■ WHAT TO DO:
Would you filter these records and copy every line that has the word "Metroflor"?

━━━━━ RECORDS TO PROCESS ━━━━━

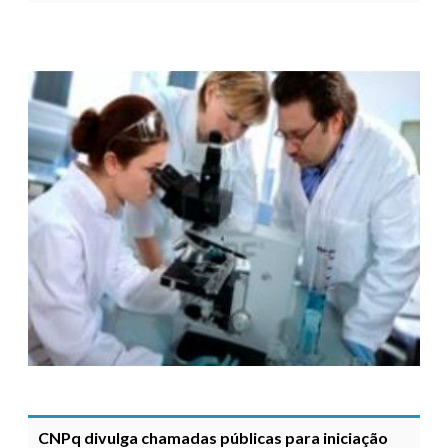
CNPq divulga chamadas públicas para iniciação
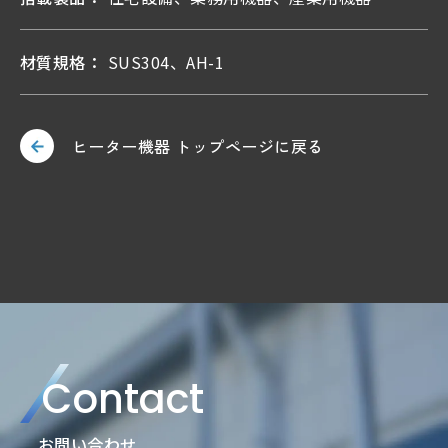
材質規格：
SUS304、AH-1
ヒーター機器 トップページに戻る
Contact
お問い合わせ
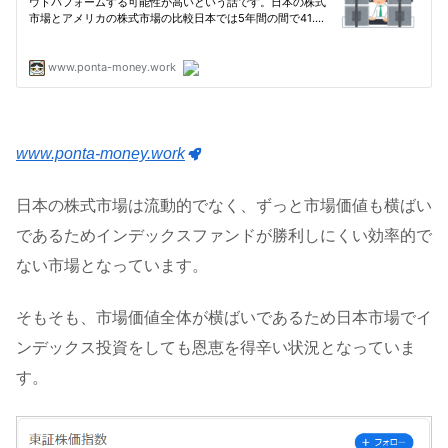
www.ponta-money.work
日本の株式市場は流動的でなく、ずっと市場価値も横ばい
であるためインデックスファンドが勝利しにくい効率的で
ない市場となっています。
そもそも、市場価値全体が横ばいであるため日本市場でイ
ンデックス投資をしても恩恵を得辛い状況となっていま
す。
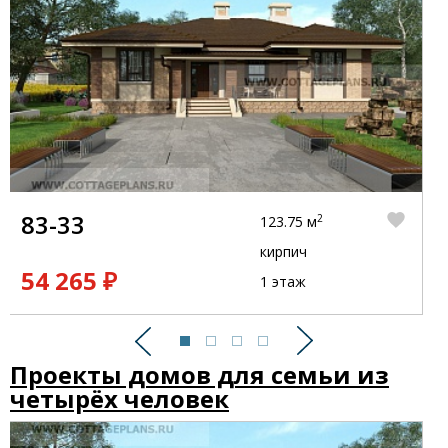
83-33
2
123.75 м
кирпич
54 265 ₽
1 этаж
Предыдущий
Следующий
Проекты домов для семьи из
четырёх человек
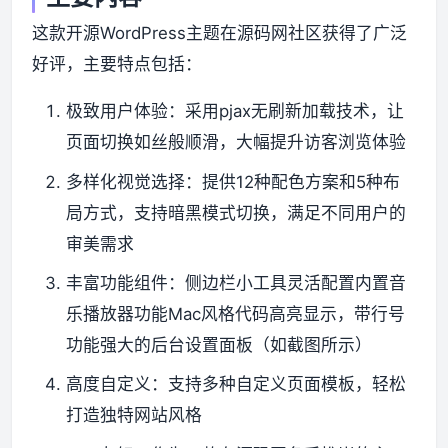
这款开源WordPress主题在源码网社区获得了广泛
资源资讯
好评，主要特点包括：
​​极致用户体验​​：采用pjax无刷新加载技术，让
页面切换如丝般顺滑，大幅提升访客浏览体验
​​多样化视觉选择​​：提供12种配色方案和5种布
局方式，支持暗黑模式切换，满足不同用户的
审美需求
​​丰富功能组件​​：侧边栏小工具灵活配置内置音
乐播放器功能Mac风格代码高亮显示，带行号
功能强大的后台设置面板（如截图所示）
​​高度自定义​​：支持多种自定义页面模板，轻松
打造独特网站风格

━━━━━
━━━━━ RECORDS TO PROCESS ━━━━━

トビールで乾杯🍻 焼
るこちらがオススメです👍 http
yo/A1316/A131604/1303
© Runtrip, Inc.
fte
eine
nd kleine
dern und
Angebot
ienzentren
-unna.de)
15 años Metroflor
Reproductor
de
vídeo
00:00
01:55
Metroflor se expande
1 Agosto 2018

━━━━━

■ THE ANSWER:
15 años Metroflor
Metroflor se expande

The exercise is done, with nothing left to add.